L’UE retire les îles Caïmans de la liste noire des paradis fiscaux

Les îles Caïmans sont sortis de la liste noire avant les Seychelles, l’un des plus grands centres de crypto-monnaies du monde

Image de palmiers sur une plage aux îles Caïmans
En plus d’un environnement de crypto-monnaies propice aux affaires, les îles Caïmans sont également une destination touristique populaire

L’Union Européenne (UE) a décidé de retirer les îles Caïmans de sa liste noire des paradis fiscaux. Cette région est l’une des juridictions les plus populaires auprès des entreprises de crypto-monnaies et a été ajoutée à la liste noire de l’UE en février dernier.

Reuters a rapporté qu’Oman a également été retiré de la liste des paradis fiscaux, tandis que la Barbade et Anguilla y ont été ajoutées.

En 2019, 6 crypto-bourses de la région ont été responsables d’environ 1,5 milliards de dollars de transactions internationales en Bitcoins (BTC). Si les Seychelles dépassent largement ce chiffre – un pays avec 12 crypto-bourses responsables de 36 milliards de dollars d’échange, le pays d’Afrique de l’Est reste sur la liste noire et a été classé comme une nation qui « ne coopère pas avec l’UE ou n’a pas pleinement mis en œuvre ses engagements ».

BitMEX, un géant parmi les crypto-bourses basées aux Seychelles, a récemment été accusé par la Commodity Futures Trading Commission (CFTC) américaine d’exploiter une plateforme de trading non enregistrée et d’enfreindre la réglementation sur le blanchiment d’argent. La CFTC a engagé une action civile contre 5 entités et 3 personnes soupçonnées de posséder et d’exploiter la crypto-bourse.

L’organisme de régulation a aussi affirmé que BitMEX offrait illégalement des services de trading à effet de levier aux traders particuliers, et ce pour une valeur notionnelle de 1 000 milliards de dollars depuis sa création en 2014. Si la crypto-bourse a été couronnée de succès, la CFTC affirme qu’elle n’a pas respecté « les procédures de compliance les plus élémentaires ».

Le procureur américain du district de New York a également inculpé plusieurs dirigeants pour avoir violé, et conspiré pour violer, le Bank Secrecy Act.

Allison Nolan, la fondatrice d’un fournisseur de solutions de gouvernance nommé Athena International Management, a déclaré que les îles Caïmans sont un endroit avec une « réglementation solide », appliquant des contrôles stricts de connaissance du client (KYC) et de lutte contre le blanchiment d’argent (AML).
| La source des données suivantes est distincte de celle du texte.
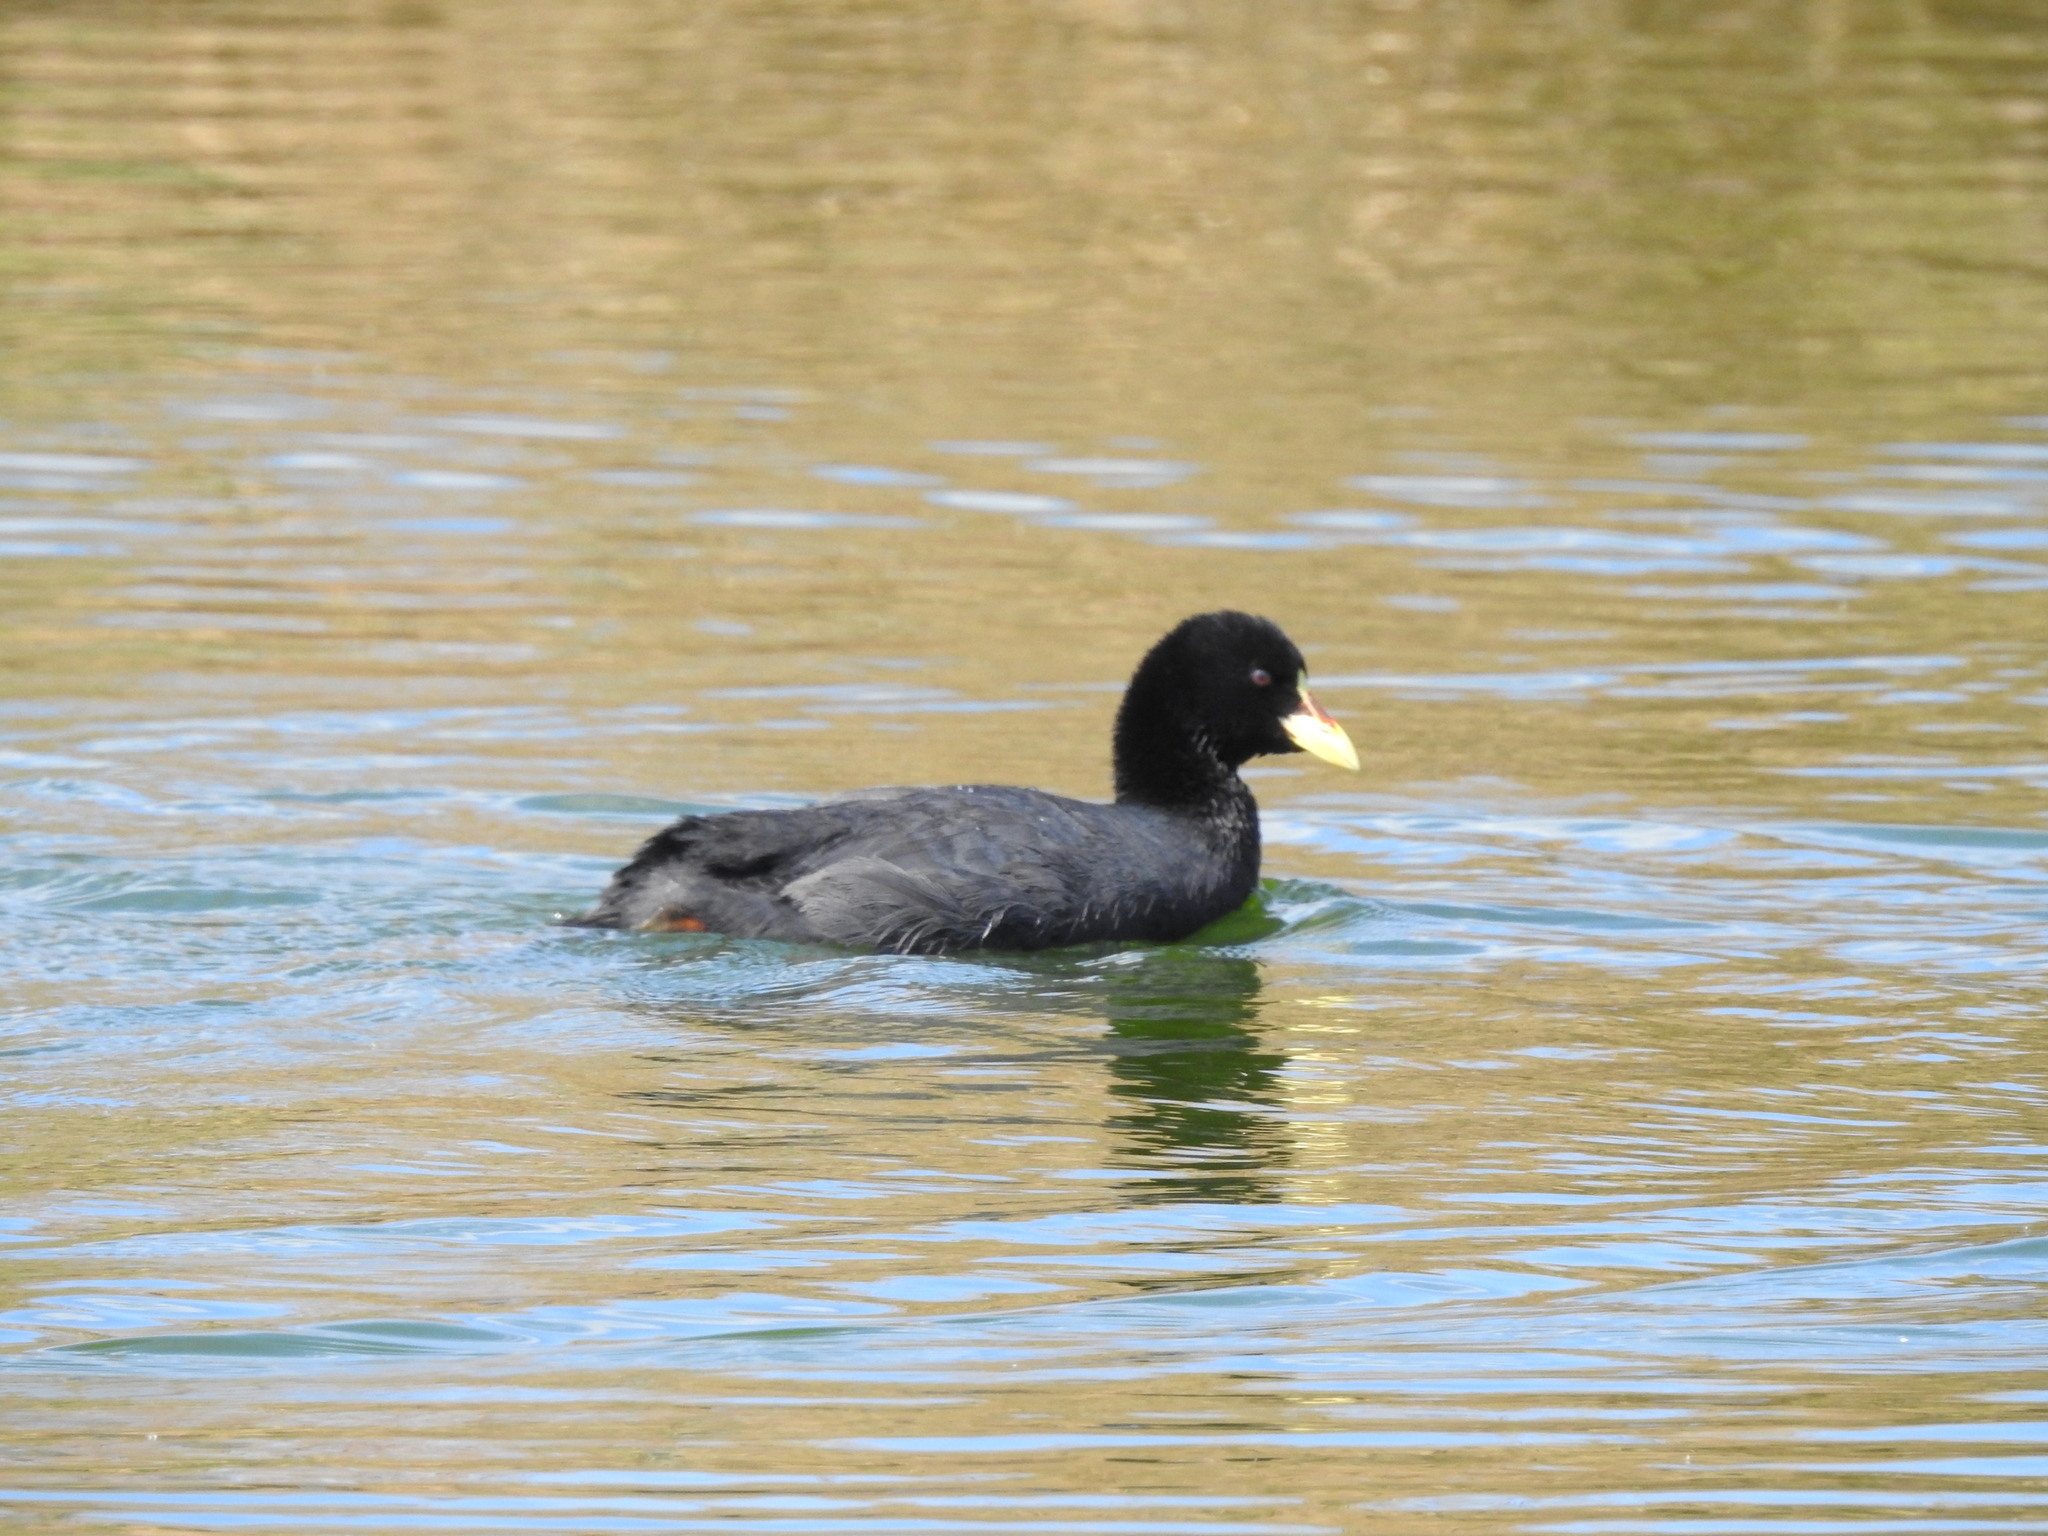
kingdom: Animalia
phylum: Chordata
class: Aves
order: Gruiformes
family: Rallidae
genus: Fulica
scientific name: Fulica armillata
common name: Red-gartered coot
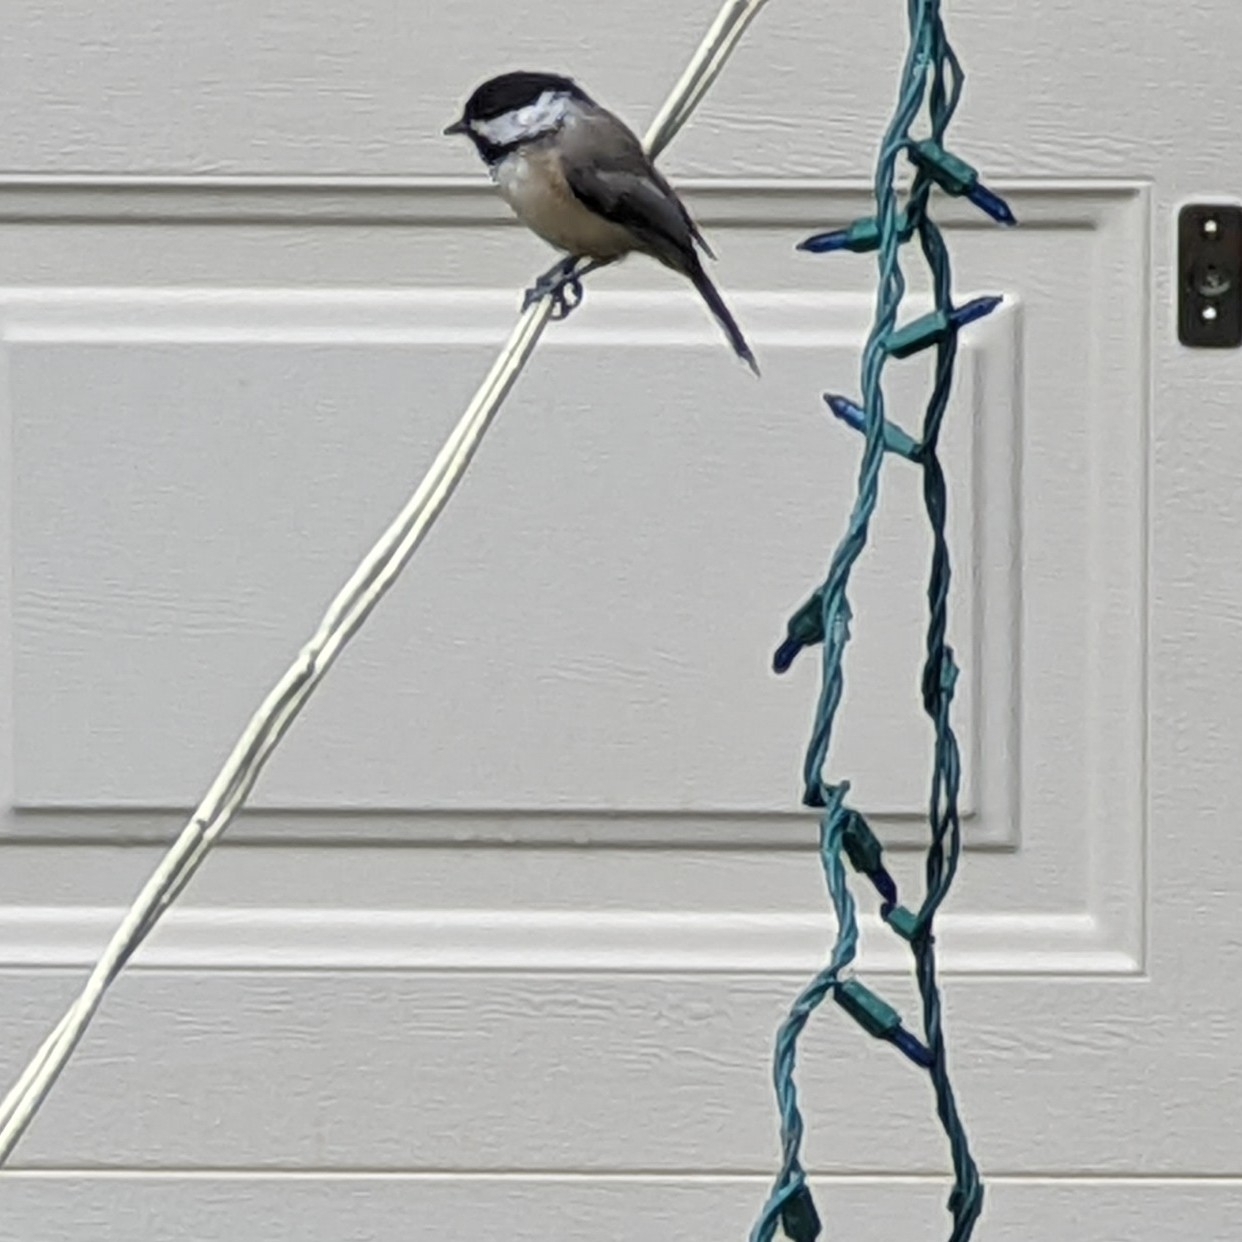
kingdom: Animalia
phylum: Chordata
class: Aves
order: Passeriformes
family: Paridae
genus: Poecile
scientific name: Poecile carolinensis
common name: Carolina chickadee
« Une partie du cadre solide des îles Caïmans est l’approche innovante de la réglementation des actifs virtuels. Ainsi, le gouvernement des îles Caïmans a promulgué la loi 2020 sur les actifs virtuels (fournisseurs de services) en mai. Elle prévoit la réglementation des entreprises d’actifs virtuels et l’enregistrement et l’octroi de licences aux personnes qui fournissent des services d’actifs virtuels » a expliqué Nolan.

Elle a ajouté que toutes les entreprises locales réglementées doivent respecter des exigences strictes en matière de cybersécurité.

La liste noire de l’UE a été rédigée par le Parlement Européen en réponse aux informations qui ont été divulguées par les Paradise Papers.

Les juridictions qui figurent sur la liste noire peuvent être confrontées à des atteintes à leur réputation, à un niveau de contrôle plus élevé de leurs transactions financières et au risque de perdre des fonds de l’UE.